Yadunandana Swami, Principal of Bhaktivedanta College, is the first Spanish second generation sannyasi of ISKCON. He was approved by ISKCON's GBC body, in February 2009, as an ISKCON sannyasa. He is one of the original developers of VTE (Vaisnava Training and Education) courses and is currently an Executive Member of Governing Body Commission Ministry of Educational Development.

Yadunandana Swami, a disciple of Satsvarupa dasa Goswami, is originally from Spain. Among other subjects, he teaches Bhaktivaibhava courses at Bhaktivedanta College and is specializing on History of sannyasa in ISKCON.
On 10 March 2009 Yadunandana received sannyasa within the presence of current ISKCON sannyasa minister Prahladananda Swami, ceremony was introduced by his godbrother Hridaya Caitanya Dasa, Kadamba Kanana Swami performed the fire sacrifice and Jayadvaita Swami officially awarded danda staff.
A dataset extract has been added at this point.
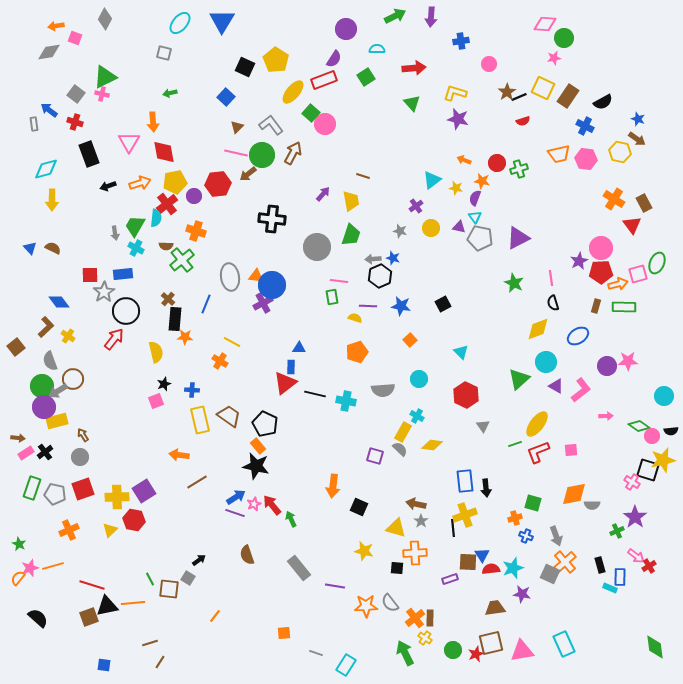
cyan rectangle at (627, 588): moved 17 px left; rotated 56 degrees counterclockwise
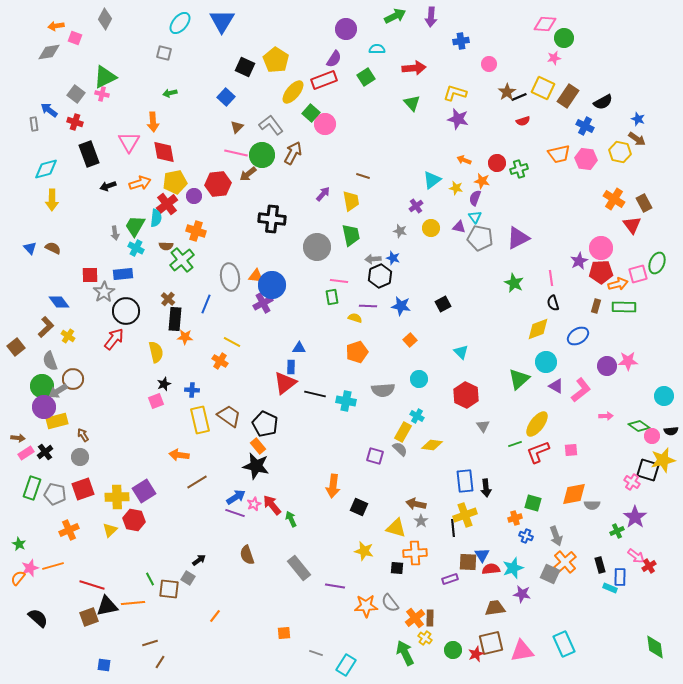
green trapezoid at (351, 235): rotated 30 degrees counterclockwise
He has been described as one "of the best scholars in the field of ISKCON Studies" and has represented ISKCON, along with other senior swami of ISKCON, Indradyumna Swami, in the parliament (Maha Satsang) of World Religions. He was the first ISKCON speaker on Krishna Consciousness and the Environment in 2009 Parliament of World's Religions and 2011 World Yoga Masters Summit for Proclamation of the World Yoga Day.